::: WORKING DATA

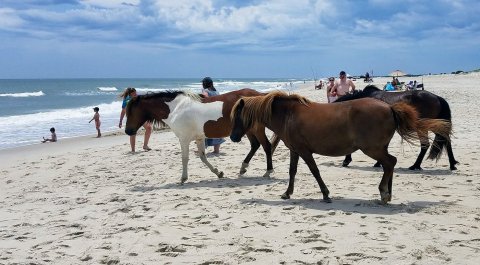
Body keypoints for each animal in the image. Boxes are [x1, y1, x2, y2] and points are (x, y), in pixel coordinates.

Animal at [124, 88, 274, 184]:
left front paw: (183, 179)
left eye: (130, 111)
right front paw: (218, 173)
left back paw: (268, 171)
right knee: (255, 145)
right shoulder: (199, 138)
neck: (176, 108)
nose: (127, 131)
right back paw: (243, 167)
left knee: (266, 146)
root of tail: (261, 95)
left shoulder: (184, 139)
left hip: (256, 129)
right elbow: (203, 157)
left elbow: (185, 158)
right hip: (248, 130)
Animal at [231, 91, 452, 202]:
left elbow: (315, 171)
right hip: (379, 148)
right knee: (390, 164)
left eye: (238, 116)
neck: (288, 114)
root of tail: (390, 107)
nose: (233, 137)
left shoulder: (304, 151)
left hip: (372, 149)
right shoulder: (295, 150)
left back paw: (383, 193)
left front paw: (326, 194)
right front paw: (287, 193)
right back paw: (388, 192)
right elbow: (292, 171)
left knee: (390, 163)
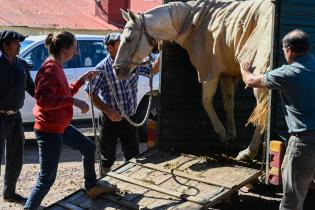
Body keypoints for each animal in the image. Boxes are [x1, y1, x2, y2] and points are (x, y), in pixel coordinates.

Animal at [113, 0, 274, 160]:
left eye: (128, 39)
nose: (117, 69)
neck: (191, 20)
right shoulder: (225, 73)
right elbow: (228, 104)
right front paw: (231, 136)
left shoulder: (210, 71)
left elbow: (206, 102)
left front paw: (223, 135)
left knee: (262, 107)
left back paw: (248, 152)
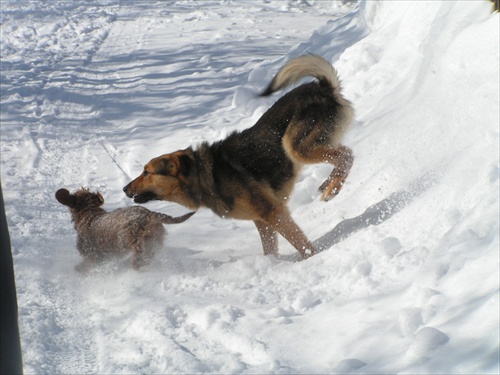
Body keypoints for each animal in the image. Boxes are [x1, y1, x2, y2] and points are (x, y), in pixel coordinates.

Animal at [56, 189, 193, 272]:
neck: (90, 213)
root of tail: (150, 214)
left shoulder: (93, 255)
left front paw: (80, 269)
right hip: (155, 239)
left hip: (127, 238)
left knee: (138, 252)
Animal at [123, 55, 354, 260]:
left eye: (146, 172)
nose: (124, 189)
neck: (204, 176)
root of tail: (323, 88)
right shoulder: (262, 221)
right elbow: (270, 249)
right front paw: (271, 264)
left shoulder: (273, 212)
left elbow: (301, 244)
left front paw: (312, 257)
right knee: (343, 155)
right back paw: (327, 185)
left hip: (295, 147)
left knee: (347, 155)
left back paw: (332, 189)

::::::

== THE TASK ==
Leave the pictures out and output the rest of the data word for word.

== SOLUTION FOR THIS TASK ==
Body keypoints for each animal in the image. Boxes are [x1, y1, x2, y2] and points are (x, y), in pixel coordinates.

Animal at [124, 88, 274, 184]:
left front paw: (183, 179)
left eye: (130, 111)
right front paw: (218, 173)
left back paw: (268, 171)
right knee: (255, 145)
right shoulder: (199, 138)
neck: (176, 108)
nose: (127, 131)
right back paw: (243, 167)
left knee: (266, 146)
root of tail: (261, 95)
left shoulder: (184, 139)
left hip: (256, 129)
right elbow: (203, 157)
left elbow: (185, 158)
right hip: (248, 130)
Animal at [231, 91, 452, 202]:
left elbow: (315, 171)
right hip: (379, 148)
right knee: (390, 164)
left eye: (238, 116)
neck: (288, 114)
root of tail: (390, 107)
nose: (233, 137)
left shoulder: (304, 151)
left hip: (372, 149)
right shoulder: (295, 150)
left back paw: (383, 193)
left front paw: (326, 194)
right front paw: (287, 193)
right back paw: (388, 192)
right elbow: (292, 171)
left knee: (390, 163)
Body keypoints for each animal in the image. Boxes are [x1, y1, x2, y2] and points are (x, y), in pixel coordinates.

Animal at [113, 0, 274, 160]:
left eye: (128, 39)
nose: (117, 69)
neck: (191, 20)
right shoulder: (225, 73)
right elbow: (228, 104)
right front paw: (231, 136)
left shoulder: (210, 71)
left elbow: (206, 102)
left front paw: (223, 135)
left knee: (262, 107)
left back paw: (248, 152)
Body keypoints for each animal in the image. Boxes are [x1, y1, x2, y2] and points are (x, y), in pixel coordinates.

Animal at [56, 189, 193, 272]:
neck: (90, 213)
root of tail: (150, 214)
left shoulder: (93, 255)
left front paw: (80, 269)
right hip: (155, 239)
left hip: (127, 238)
left knee: (138, 252)
Animal at [123, 55, 354, 260]:
left eye: (146, 172)
nose: (124, 189)
neck: (204, 176)
root of tail: (323, 88)
right shoulder: (262, 221)
right elbow: (270, 249)
right front paw: (271, 264)
left shoulder: (273, 212)
left elbow: (301, 244)
left front paw: (312, 257)
right knee: (343, 155)
right back paw: (327, 185)
left hip: (295, 147)
left knee: (347, 155)
left back paw: (332, 189)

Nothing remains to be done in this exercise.